Looking to the U.S. economy, the EIU's Birch told Newsweek it is less reliant on trade than many other countries, which will shield it from the worst effects of the coronavirus impacts.

"However, businesses in the U.S. that rely on the Chinese consumer market, including the tech sector, will be impacted by the sharp downturn in near-term Chinese demand," Birch said.

"Business investment has already slowed noticeably over the last year, owing in part to weaker external demand, including from China," she continued, adding that the EIU expects a contraction in investment this year.

"Transport and import costs could also rise, particularly if the virus is not contained by end-March; this could entail some supply disruption from China, pushing U.S. consumers to consider more expensive alternative goods."

UBS's Donovan said that even when the situation returns to normal in China and beyond, it may be a "new normal" because the virus could trigger lasting changes. "The long term implications of the virus are not necessarily clear," Donovan told Newsweek.

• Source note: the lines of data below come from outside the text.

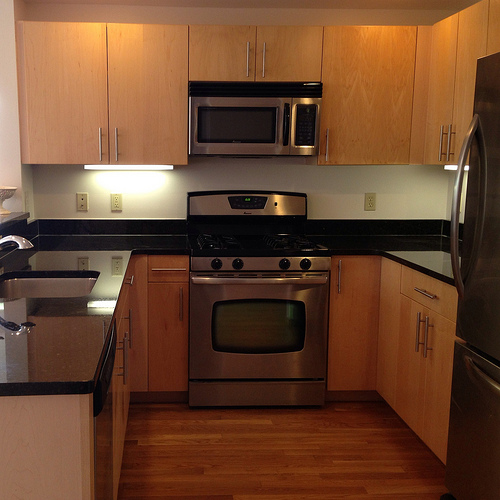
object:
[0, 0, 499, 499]
kitchen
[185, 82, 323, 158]
microwave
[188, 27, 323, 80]
cabinets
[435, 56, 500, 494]
refrigerator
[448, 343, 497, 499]
freezer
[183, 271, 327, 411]
oven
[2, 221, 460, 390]
counter top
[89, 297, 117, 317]
reflections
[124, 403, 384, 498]
floors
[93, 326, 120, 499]
dishwasher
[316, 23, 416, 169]
cabinet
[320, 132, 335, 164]
handles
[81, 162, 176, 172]
light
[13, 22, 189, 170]
cabinet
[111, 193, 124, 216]
outlet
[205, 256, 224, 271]
knobs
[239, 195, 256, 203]
writing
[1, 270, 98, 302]
sink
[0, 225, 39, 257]
faucet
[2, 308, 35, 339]
reflection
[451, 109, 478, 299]
handle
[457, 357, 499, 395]
handle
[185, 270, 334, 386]
door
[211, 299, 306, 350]
window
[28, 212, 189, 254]
counter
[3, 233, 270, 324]
counter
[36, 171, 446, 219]
wall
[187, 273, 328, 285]
handle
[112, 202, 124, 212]
sockets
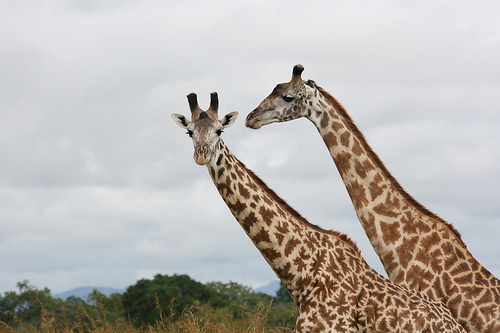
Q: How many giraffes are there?
A: Two.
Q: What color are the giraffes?
A: Spotted brown.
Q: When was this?
A: Daytime.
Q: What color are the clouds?
A: Grey.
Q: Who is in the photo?
A: No one.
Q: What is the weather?
A: Cloudy.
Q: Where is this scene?
A: Park.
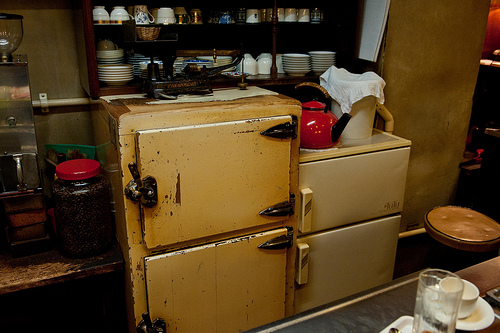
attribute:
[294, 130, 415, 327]
fridge — small, white, tan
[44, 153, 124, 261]
jar — red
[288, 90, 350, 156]
teapot — red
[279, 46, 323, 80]
plates — white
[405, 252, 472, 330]
glass — empty, clear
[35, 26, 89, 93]
wall — brown, gray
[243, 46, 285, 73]
bowels — white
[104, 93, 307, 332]
refrigerator — yellow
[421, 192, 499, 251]
seat — brown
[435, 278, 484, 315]
cup — white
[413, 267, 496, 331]
saucer — white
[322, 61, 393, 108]
dishcloth — white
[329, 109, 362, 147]
spout — black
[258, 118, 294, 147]
hinge — black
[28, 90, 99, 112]
pipe — white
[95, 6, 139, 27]
coffe cup — gold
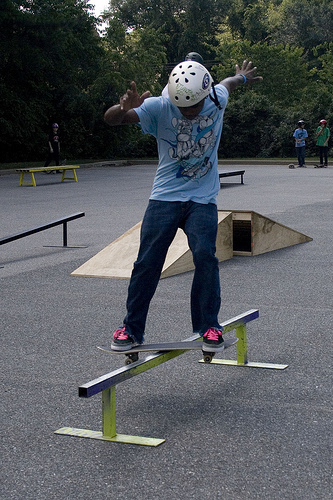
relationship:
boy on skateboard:
[104, 60, 265, 353] [95, 334, 240, 363]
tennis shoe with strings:
[201, 329, 224, 352] [201, 329, 223, 343]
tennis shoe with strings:
[111, 324, 138, 348] [112, 327, 132, 341]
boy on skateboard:
[293, 120, 308, 168] [292, 161, 307, 170]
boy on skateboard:
[315, 119, 331, 167] [311, 161, 327, 170]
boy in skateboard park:
[104, 60, 265, 353] [4, 149, 332, 495]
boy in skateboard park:
[293, 120, 308, 168] [4, 149, 332, 495]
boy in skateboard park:
[315, 119, 331, 167] [4, 149, 332, 495]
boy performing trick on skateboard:
[104, 60, 265, 353] [86, 333, 252, 367]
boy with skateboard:
[104, 60, 265, 353] [92, 334, 240, 366]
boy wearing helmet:
[104, 60, 265, 353] [156, 55, 211, 107]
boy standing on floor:
[293, 120, 308, 168] [282, 161, 332, 200]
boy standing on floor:
[315, 119, 331, 167] [282, 161, 332, 200]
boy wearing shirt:
[104, 60, 265, 353] [132, 83, 229, 205]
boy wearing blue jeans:
[104, 60, 265, 353] [124, 196, 224, 343]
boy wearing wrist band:
[104, 60, 265, 353] [236, 64, 248, 86]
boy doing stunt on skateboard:
[293, 120, 308, 168] [93, 334, 236, 355]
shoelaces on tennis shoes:
[202, 328, 222, 343] [111, 330, 313, 353]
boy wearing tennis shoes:
[104, 60, 265, 353] [111, 330, 313, 353]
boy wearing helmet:
[104, 60, 265, 353] [165, 60, 213, 107]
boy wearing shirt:
[315, 119, 331, 167] [315, 126, 330, 146]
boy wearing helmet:
[315, 119, 331, 167] [316, 117, 331, 127]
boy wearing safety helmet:
[293, 120, 308, 168] [296, 120, 304, 124]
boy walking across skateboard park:
[44, 123, 63, 173] [4, 149, 332, 495]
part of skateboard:
[55, 426, 168, 450] [96, 337, 240, 367]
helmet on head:
[165, 60, 213, 107] [161, 61, 213, 120]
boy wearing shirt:
[99, 57, 257, 350] [135, 85, 230, 208]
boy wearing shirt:
[290, 116, 308, 166] [292, 128, 308, 147]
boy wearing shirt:
[45, 121, 63, 173] [47, 131, 60, 147]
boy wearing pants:
[45, 121, 63, 173] [41, 148, 61, 166]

"For example, I believe that technology is gradually moving us towards localization of production (supply chains become shorter and less complicated, with more production taking place close to the final consumer).

"This would happen organically as a result of gradual change in the normal course of events. However, the coronavirus may accelerate some of the investment decisions that are required to change production patterns."

Donovan cited the 2012 Olympic Games in London as "an external event that can change working practices" because the subsequent rise in flexible working, including working from home, among the city's workers seems to be rooted in the event.

"The same thing may happen with home working arising from the coronavirus," he said.

"That has long term implications for infrastructure, office density rates, and the like. Online retail tends to trend upwards as a share of overall retail, but again there are 'step increases' when something happens to push more people online–and once online people rarely come offline.

"So the way we return to economic activity after the virus is likely to be different."

Traders work through the closing minutes of trading Tuesday on the New York Stock Exchange floor on February 25, 2020 in New York City. Fueled by deepening concerns of the Coronavirus becoming a global pandemic, the stock market plunged Tuesday, with the Dow Jones Industrial Average losing almost 900 points.